The environmental activists have nothing but contempt for Lomborg. Mark Lynas, the author of a forthcoming book on global warming, recounted in a recent issue of the Ecologist how he had thrown a pie in Lomborg’s face during a bookshop reading in Oxford. “A basic sponge cake topped with two inches of spray-can cream . . . met its target with a satisfying splat.” “Pieing” is the preferred method of attack by anarchists. It is, as Lynas points out, “intended as a relatively light-hearted way to bring pompous and powerful people down a peg”. But can Lomborg really be accused of either power or pomposity? One should not forget that a pie was thrown in the face of the maverick Dutch politician Pim Fortuyn shortly before he was murdered by an animal rights activist. As the verbal attacks on Lomborg have become more vehement, so he has begun, certainly since the murder of Fortuyn, to worry about his safety and about whether there are people out there who find what he says intolerable.

Yet Lomborg remains committed to his war against eco-fundamentalism. He is an optimist, an unapologetic believer in progress. Western-style affluence, he believes, is important because it offers the possibility of “adaptive capacity” – the ability of humans to adapt to new challenges, such as the need to discover new sources of fuel, as and when they arise. The militancy of many of his detractors serves only to strengthen the conviction that he is right. “I was taught that if you have a good case, you should pound the case,” he says. “If you have a bad case, you should pound the table. It seems to me that my opponents like nothing more than to pound the table. It’s their way of avoiding the substance of my argument.”

Lomborg is used to being recognised on the streets of Copenhagen, where he lives alone in a large apartment, and to continual criticism. “I don’t want this to be my life,” he says. “One day I hope to be able to move on from discussing the environment, maybe slip back into the shadows of academic life. But for now my mission remains to tell people that if they want to worry, they should worry about the right things. I think it’s a shame when I hear a mother worrying about pesticides in food while forgetting to tell her son to wear a cycle helmet when he goes out on his bike. Understanding statistics is to understand the true nature of risk. The end of the world, I’m pleased to say, is not nigh.”

“Hey, believe me,” he says as we part. “It’s not that bad.”

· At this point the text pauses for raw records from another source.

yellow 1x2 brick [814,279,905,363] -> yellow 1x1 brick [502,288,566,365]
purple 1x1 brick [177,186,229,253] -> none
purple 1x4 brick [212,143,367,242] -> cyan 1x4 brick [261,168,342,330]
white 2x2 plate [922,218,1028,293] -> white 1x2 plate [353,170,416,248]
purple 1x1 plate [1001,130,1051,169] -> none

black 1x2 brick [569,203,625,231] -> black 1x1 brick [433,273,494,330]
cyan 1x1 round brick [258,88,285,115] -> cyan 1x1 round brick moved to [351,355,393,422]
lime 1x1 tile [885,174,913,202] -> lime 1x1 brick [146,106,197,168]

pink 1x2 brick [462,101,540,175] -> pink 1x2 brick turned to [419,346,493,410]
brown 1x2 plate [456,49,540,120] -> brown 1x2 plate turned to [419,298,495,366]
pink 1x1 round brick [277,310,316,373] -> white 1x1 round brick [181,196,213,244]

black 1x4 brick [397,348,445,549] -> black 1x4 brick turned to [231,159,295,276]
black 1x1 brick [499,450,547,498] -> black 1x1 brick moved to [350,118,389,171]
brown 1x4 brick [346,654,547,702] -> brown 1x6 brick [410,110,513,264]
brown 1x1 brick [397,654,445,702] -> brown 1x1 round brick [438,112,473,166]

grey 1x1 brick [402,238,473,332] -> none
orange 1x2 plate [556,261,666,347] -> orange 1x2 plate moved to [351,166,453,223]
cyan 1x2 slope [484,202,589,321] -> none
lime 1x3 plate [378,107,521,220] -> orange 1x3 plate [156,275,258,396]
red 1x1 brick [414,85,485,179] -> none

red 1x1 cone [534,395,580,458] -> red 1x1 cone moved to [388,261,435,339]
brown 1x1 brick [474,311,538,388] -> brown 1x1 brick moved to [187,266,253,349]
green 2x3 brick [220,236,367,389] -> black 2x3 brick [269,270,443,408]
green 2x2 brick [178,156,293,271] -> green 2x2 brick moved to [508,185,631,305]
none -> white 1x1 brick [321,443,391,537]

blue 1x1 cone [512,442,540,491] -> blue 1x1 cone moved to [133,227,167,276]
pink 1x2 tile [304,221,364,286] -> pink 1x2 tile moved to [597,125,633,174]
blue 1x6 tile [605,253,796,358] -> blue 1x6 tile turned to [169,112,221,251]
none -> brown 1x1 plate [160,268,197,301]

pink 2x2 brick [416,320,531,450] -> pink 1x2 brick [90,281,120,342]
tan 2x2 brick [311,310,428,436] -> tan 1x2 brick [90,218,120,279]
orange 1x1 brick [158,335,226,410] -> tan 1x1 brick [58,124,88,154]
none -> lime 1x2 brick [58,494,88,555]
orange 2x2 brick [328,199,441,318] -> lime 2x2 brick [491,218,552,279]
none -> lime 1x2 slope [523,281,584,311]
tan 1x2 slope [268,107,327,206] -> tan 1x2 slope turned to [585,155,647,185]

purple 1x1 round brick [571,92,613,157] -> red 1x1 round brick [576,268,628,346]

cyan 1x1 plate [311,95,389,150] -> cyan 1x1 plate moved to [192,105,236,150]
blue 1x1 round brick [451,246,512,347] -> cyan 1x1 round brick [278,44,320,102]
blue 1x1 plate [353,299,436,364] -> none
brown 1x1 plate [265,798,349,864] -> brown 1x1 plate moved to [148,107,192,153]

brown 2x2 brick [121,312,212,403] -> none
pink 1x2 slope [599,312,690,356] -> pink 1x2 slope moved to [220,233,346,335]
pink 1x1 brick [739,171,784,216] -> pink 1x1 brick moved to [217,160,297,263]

The philosopher Daniel Dennett says that science is “the test of truth”. The validity of that test depends on the rigorous application of scientific method. That is why the Danish committee tried to discredit Lomborg by first discrediting his method, his way of doing science. Because if his methods are wrong, then so are his findings, making him less a sceptical environmentalist than someone who is just plain wrong. But the eco-fundamentalists, as well as Lomborg, must be willing to accept the test of truth. It is after all they who demand far-reaching changes in western politics and lifestyle on the basis of data that remains at best uncertain and controversial. Lomborg’s opponents should apply the same rigour that they demand from him, because somewhere between his scepticism and their dogmatism must lie the truth about the consequences to our planet of the human demand for progress.